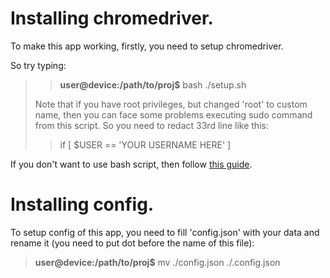 # Installing chromedriver.
To make this app working, firstly, you need to setup chromedriver.

So try typing:
> > **user@device:/path/to/proj$** bash ./setup.sh
> 
>Note that if you have root privileges, but changed 'root' to custom name, 
> then you can face some problems executing sudo command from this script. So
> you need to redact 33rd line like this:
> > if [ $USER == 'YOUR USERNAME HERE' ]

If you don't want to use bash script, then follow [this guide](https://tecadmin.net/setup-selenium-chromedriver-on-ubuntu/).

# Installing config.
To setup config of this app, you need to fill 'config.json' with your data and rename it 
(you need to put dot before the name of this file):
> **user@device:/path/to/proj$** mv ./config.json ./.config.json
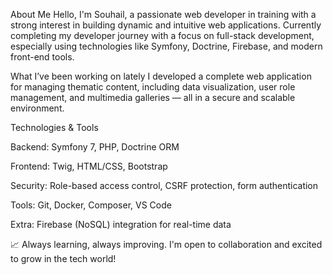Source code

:  About Me
Hello, I'm Souhail, a passionate web developer in training with a strong interest in building dynamic and intuitive web applications.
Currently completing my developer journey with a focus on full-stack development, especially using technologies like Symfony, Doctrine, Firebase, and modern front-end tools.

 What I’ve been working on lately
I developed a complete web application for managing thematic content, including data visualization, user role management, and multimedia galleries — all in a secure and scalable environment.

 Technologies & Tools

 Backend: Symfony 7, PHP, Doctrine ORM

 Frontend: Twig, HTML/CSS, Bootstrap

 Security: Role-based access control, CSRF protection, form authentication

 Tools: Git, Docker, Composer, VS Code

 Extra: Firebase (NoSQL) integration for real-time data

📈 Always learning, always improving. I'm open to collaboration and excited to grow in the tech world!

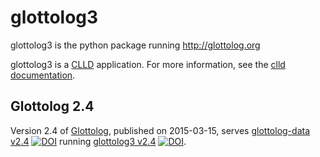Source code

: 
glottolog3
==========

glottolog3 is the python package running http://glottolog.org

glottolog3 is a [CLLD](https://github.com/clld/clld) application. For more information, see the [clld documentation](http://clld.readthedocs.org/en/latest/).


Glottolog 2.4
-------------

Version 2.4 of [Glottolog](http://glottolog.org), published on 2015-03-15, serves [glottolog-data v2.4](https://github.com/clld/glottolog-data/releases/tag/v2.4) [![DOI](https://zenodo.org/badge/5142/clld/glottolog-data.svg)](http://dx.doi.org/10.5281/zenodo.16245) running [glottolog3 v2.4](https://github.com/clld/glottolog3/releases/tag/v2.4) [![DOI](https://zenodo.org/badge/5142/clld/glottolog3.svg)](http://dx.doi.org/10.5281/zenodo.16246).
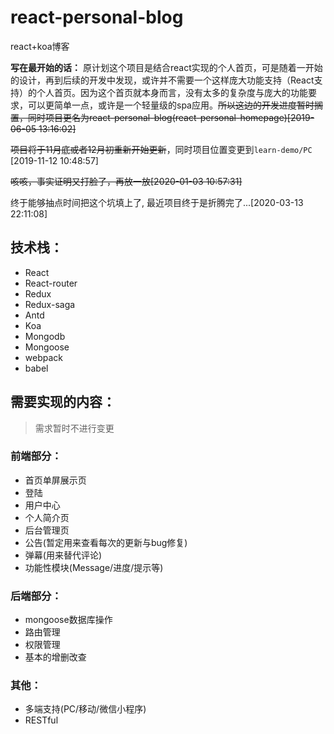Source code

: # react-personal-blog
react+koa博客


**写在最开始的话：** 原计划这个项目是结合react实现的个人首页，可是随着一开始的设计，再到后续的开发中发现，或许并不需要一个这样庞大功能支持（React支持）的个人首页。因为这个首页就本身而言，没有太多的复杂度与庞大的功能要求，可以更简单一点，或许是一个轻量级的spa应用。~~所以这边的开发进度暂时搁置，同时项目更名为react-personal-blog(react-personal-homepage)[2019-06-05 13:16:02]~~

~~项目将于11月底或者12月初重新开始更新~~，同时项目位置变更到`learn-demo/PC` [2019-11-12 10:48:57]

~~咳咳，事实证明又打脸了，再放一放[2020-01-03 10:57:31]~~

终于能够抽点时间把这个坑填上了, 最近项目终于是折腾完了...[2020-03-13 22:11:08]

## 技术栈：
- React
- React-router
- Redux
- Redux-saga
- Antd
- Koa
- Mongodb
- Mongoose
- webpack
- babel

## 需要实现的内容：

> 需求暂时不进行变更

### 前端部分：
- 首页单屏展示页
- 登陆
- 用户中心
- 个人简介页
- 后台管理页
- 公告(暂定用来查看每次的更新与bug修复)
- 弹幕(用来替代评论)
- 功能性模块(Message/进度/提示等)

### 后端部分：
- mongoose数据库操作
- 路由管理
- 权限管理
- 基本的增删改查

### 其他：
- 多端支持(PC/移动/微信小程序)
- RESTful
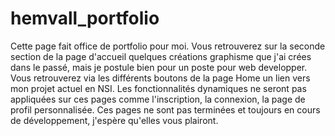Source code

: # hemvall_portfolio
Cette page fait office de portfolio pour moi. Vous retrouverez sur la seconde section de la page d'accueil quelques créations graphisme que j'ai crées dans le passé, mais je postule bien pour un poste pour web developper. Vous retrouverez via les différents boutons de la page Home un lien vers mon projet actuel en NSI. Les fonctionnalités dynamiques ne seront pas appliquées sur ces pages comme l'inscription, la connexion, la page de profil personnalisée. Ces pages ne sont pas terminées et toujours en cours de développement, j'espère qu'elles vous plairont.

========================================================================

Word for word, retype all of the data above, but include no pictures.

**Response area**
 # Installing chromedriver.
To make this app working, firstly, you need to setup chromedriver.

So try typing:
> > **user@device:/path/to/proj$** bash ./setup.sh
> 
>Note that if you have root privileges, but changed 'root' to custom name, 
> then you can face some problems executing sudo command from this script. So
> you need to redact 33rd line like this:
> > if [ $USER == 'YOUR USERNAME HERE' ]

If you don't want to use bash script, then follow [this guide](https://tecadmin.net/setup-selenium-chromedriver-on-ubuntu/).

# Installing config.
To setup config of this app, you need to fill 'config.json' with your data and rename it 
(you need to put dot before the name of this file):
> **user@device:/path/to/proj$** mv ./config.json ./.config.json
Source code

:  About Me
Hello, I'm Souhail, a passionate web developer in training with a strong interest in building dynamic and intuitive web applications.
Currently completing my developer journey with a focus on full-stack development, especially using technologies like Symfony, Doctrine, Firebase, and modern front-end tools.

 What I’ve been working on lately
I developed a complete web application for managing thematic content, including data visualization, user role management, and multimedia galleries — all in a secure and scalable environment.

 Technologies & Tools

 Backend: Symfony 7, PHP, Doctrine ORM

 Frontend: Twig, HTML/CSS, Bootstrap

 Security: Role-based access control, CSRF protection, form authentication

 Tools: Git, Docker, Composer, VS Code

 Extra: Firebase (NoSQL) integration for real-time data

📈 Always learning, always improving. I'm open to collaboration and excited to grow in the tech world!

Source code

: 
glottolog3
==========

glottolog3 is the python package running http://glottolog.org

glottolog3 is a [CLLD](https://github.com/clld/clld) application. For more information, see the [clld documentation](http://clld.readthedocs.org/en/latest/).


Glottolog 2.4
-------------

Version 2.4 of [Glottolog](http://glottolog.org), published on 2015-03-15, serves [glottolog-data v2.4](https://github.com/clld/glottolog-data/releases/tag/v2.4) [![DOI](https://zenodo.org/badge/5142/clld/glottolog-data.svg)](http://dx.doi.org/10.5281/zenodo.16245) running [glottolog3 v2.4](https://github.com/clld/glottolog3/releases/tag/v2.4) [![DOI](https://zenodo.org/badge/5142/clld/glottolog3.svg)](http://dx.doi.org/10.5281/zenodo.16246).
Source code

: # react-personal-blog
react+koa博客


**写在最开始的话：** 原计划这个项目是结合react实现的个人首页，可是随着一开始的设计，再到后续的开发中发现，或许并不需要一个这样庞大功能支持（React支持）的个人首页。因为这个首页就本身而言，没有太多的复杂度与庞大的功能要求，可以更简单一点，或许是一个轻量级的spa应用。~~所以这边的开发进度暂时搁置，同时项目更名为react-personal-blog(react-personal-homepage)[2019-06-05 13:16:02]~~

~~项目将于11月底或者12月初重新开始更新~~，同时项目位置变更到`learn-demo/PC` [2019-11-12 10:48:57]

~~咳咳，事实证明又打脸了，再放一放[2020-01-03 10:57:31]~~

终于能够抽点时间把这个坑填上了, 最近项目终于是折腾完了...[2020-03-13 22:11:08]

## 技术栈：
- React
- React-router
- Redux
- Redux-saga
- Antd
- Koa
- Mongodb
- Mongoose
- webpack
- babel

## 需要实现的内容：

> 需求暂时不进行变更

### 前端部分：
- 首页单屏展示页
- 登陆
- 用户中心
- 个人简介页
- 后台管理页
- 公告(暂定用来查看每次的更新与bug修复)
- 弹幕(用来替代评论)
- 功能性模块(Message/进度/提示等)

### 后端部分：
- mongoose数据库操作
- 路由管理
- 权限管理
- 基本的增删改查

### 其他：
- 多端支持(PC/移动/微信小程序)
- RESTful
Source code

: # hemvall_portfolio
Cette page fait office de portfolio pour moi. Vous retrouverez sur la seconde section de la page d'accueil quelques créations graphisme que j'ai crées dans le passé, mais je postule bien pour un poste pour web developper. Vous retrouverez via les différents boutons de la page Home un lien vers mon projet actuel en NSI. Les fonctionnalités dynamiques ne seront pas appliquées sur ces pages comme l'inscription, la connexion, la page de profil personnalisée. Ces pages ne sont pas terminées et toujours en cours de développement, j'espère qu'elles vous plairont.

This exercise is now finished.